- _Problem_:
Sift the material for lines containing "przepis", and return them.

******************************

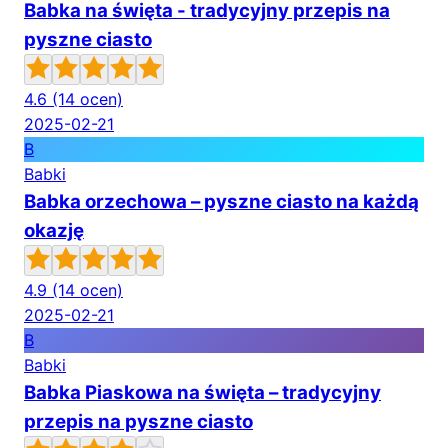
Babka na święta - tradycyjny przepis na
pyszne ciasto
4.6
(14 ocen)
2025-02-21
B
Babki
Babka orzechowa – pyszne ciasto na każdą
okazję
4.9
(14 ocen)
2025-02-21
B
Babki
Babka Piaskowa na święta – tradycyjny
przepis na pyszne ciasto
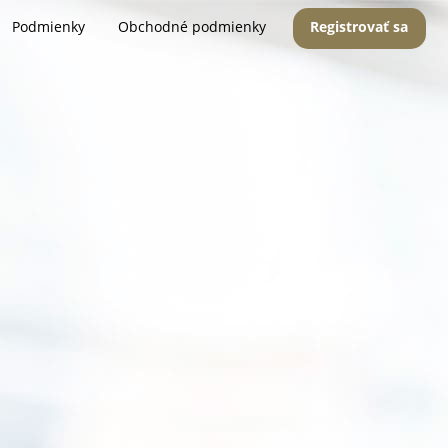
Podmienky
Obchodné podmienky
Registrovať sa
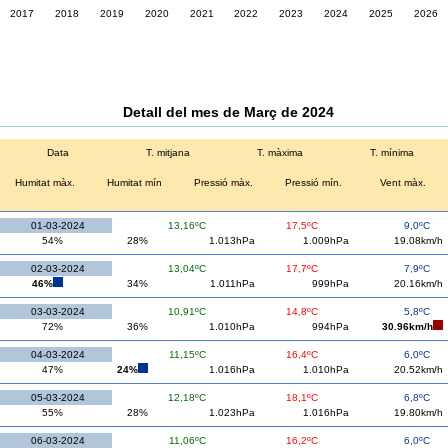
2017
2018
2019
2020
2021
2022
2023
2024
2025
2026
Detall del mes de Març de 2024
Data
T. mitjana
T. màxima
T. mínima
Humitat màx.
Humitat mín
Pressió màx.
Pressió mín.
Vent màx.
01-03-2024
13,16ºC
17,5ºC
9,0ºC
54%
28%
1.013hPa
1.009hPa
19.08km/h
02-03-2024
13,04ºC
17,7ºC
7,9ºC
46%
34%
1.011hPa
999hPa
20.16km/h
03-03-2024
10,91ºC
14,8ºC
5,8ºC
72%
36%
1.010hPa
994hPa
30.96km/h
04-03-2024
11,15ºC
16,4ºC
6,0ºC
47%
24%
1.016hPa
1.010hPa
20.52km/h
05-03-2024
12,18ºC
18,1ºC
6,8ºC
55%
28%
1.023hPa
1.016hPa
19.80km/h
06-03-2024
11,06ºC
16,2ºC
6,0ºC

******************************

- _Finished exercise_:
Babka na święta - tradycyjny przepis na
przepis na pyszne ciasto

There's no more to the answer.